YOUR INSTRUCTIONS ▸
Find every line below with the string "errores" and pick it out.

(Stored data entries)

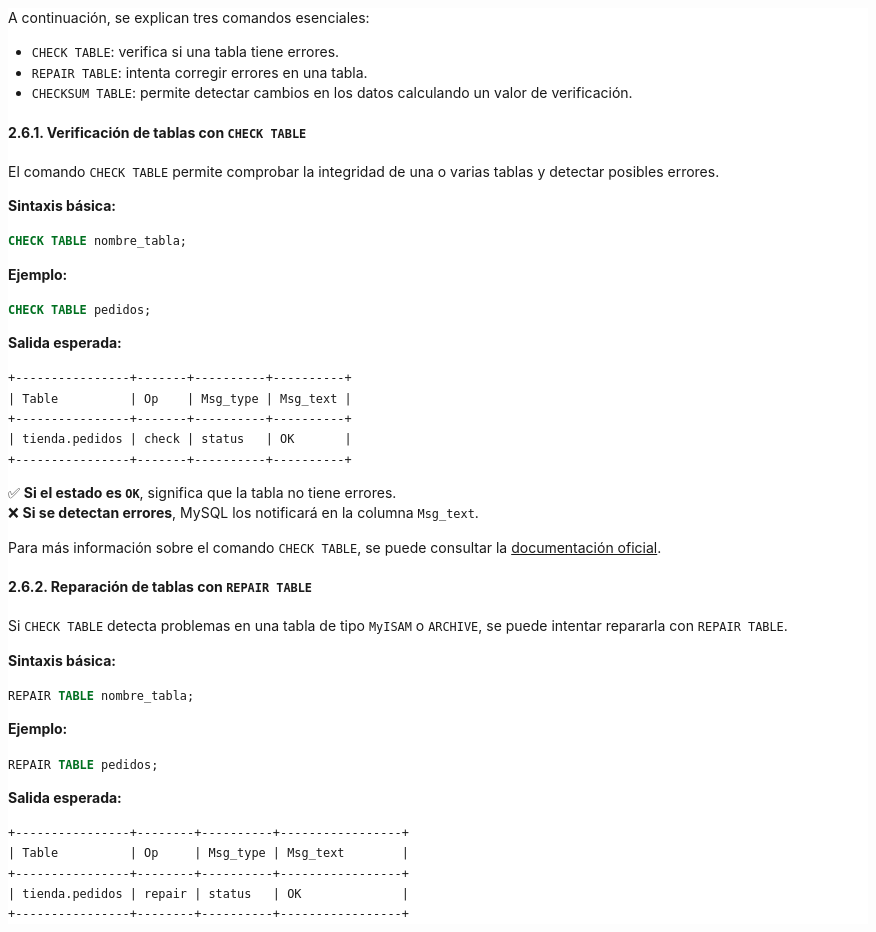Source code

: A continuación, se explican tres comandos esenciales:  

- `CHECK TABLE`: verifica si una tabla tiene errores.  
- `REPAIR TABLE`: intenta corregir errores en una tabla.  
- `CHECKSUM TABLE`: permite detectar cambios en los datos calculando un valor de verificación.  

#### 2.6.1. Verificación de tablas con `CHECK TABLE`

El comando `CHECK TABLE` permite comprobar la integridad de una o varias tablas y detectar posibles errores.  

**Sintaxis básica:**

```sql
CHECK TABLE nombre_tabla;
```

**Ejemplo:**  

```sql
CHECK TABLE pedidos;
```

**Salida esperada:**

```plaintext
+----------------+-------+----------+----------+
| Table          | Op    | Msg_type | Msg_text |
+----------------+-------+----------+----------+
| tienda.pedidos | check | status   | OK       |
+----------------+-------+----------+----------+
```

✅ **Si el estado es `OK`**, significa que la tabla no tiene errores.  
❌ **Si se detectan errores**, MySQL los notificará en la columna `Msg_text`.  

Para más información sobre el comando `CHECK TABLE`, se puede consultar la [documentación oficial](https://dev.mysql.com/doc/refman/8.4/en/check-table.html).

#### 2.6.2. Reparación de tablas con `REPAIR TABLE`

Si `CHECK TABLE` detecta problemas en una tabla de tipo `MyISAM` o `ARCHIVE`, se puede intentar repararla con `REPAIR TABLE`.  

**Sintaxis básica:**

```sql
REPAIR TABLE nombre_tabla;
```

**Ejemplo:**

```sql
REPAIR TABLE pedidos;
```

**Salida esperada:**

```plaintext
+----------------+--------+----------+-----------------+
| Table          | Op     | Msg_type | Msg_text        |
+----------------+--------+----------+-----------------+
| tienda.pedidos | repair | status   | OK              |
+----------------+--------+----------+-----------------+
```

==

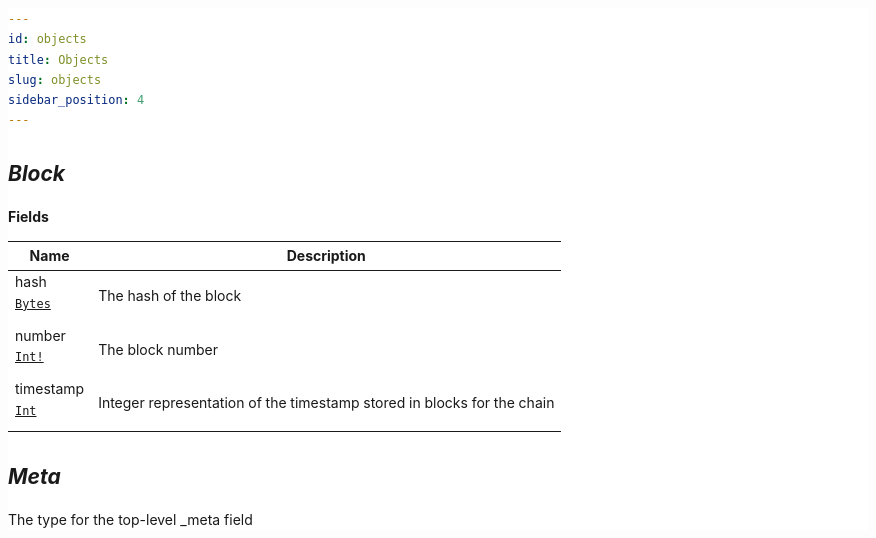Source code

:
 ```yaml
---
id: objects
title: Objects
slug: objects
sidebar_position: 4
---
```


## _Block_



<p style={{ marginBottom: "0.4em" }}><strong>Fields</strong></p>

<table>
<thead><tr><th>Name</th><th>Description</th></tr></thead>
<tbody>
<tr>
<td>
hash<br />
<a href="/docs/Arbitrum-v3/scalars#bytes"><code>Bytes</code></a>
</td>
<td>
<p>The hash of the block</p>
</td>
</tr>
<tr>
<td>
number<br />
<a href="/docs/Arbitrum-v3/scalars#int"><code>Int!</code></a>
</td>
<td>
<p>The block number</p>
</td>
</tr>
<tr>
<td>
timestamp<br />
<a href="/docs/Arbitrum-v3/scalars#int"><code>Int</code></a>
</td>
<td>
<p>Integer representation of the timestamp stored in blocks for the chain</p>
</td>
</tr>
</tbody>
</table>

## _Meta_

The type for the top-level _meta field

REPLY TO THE TASK ▸
- `CHECK TABLE`: verifica si una tabla tiene errores.  
- `REPAIR TABLE`: intenta corregir errores en una tabla.  
El comando `CHECK TABLE` permite comprobar la integridad de una o varias tablas y detectar posibles errores.  
✅ **Si el estado es `OK`**, significa que la tabla no tiene errores.  
❌ **Si se detectan errores**, MySQL los notificará en la columna `Msg_text`.  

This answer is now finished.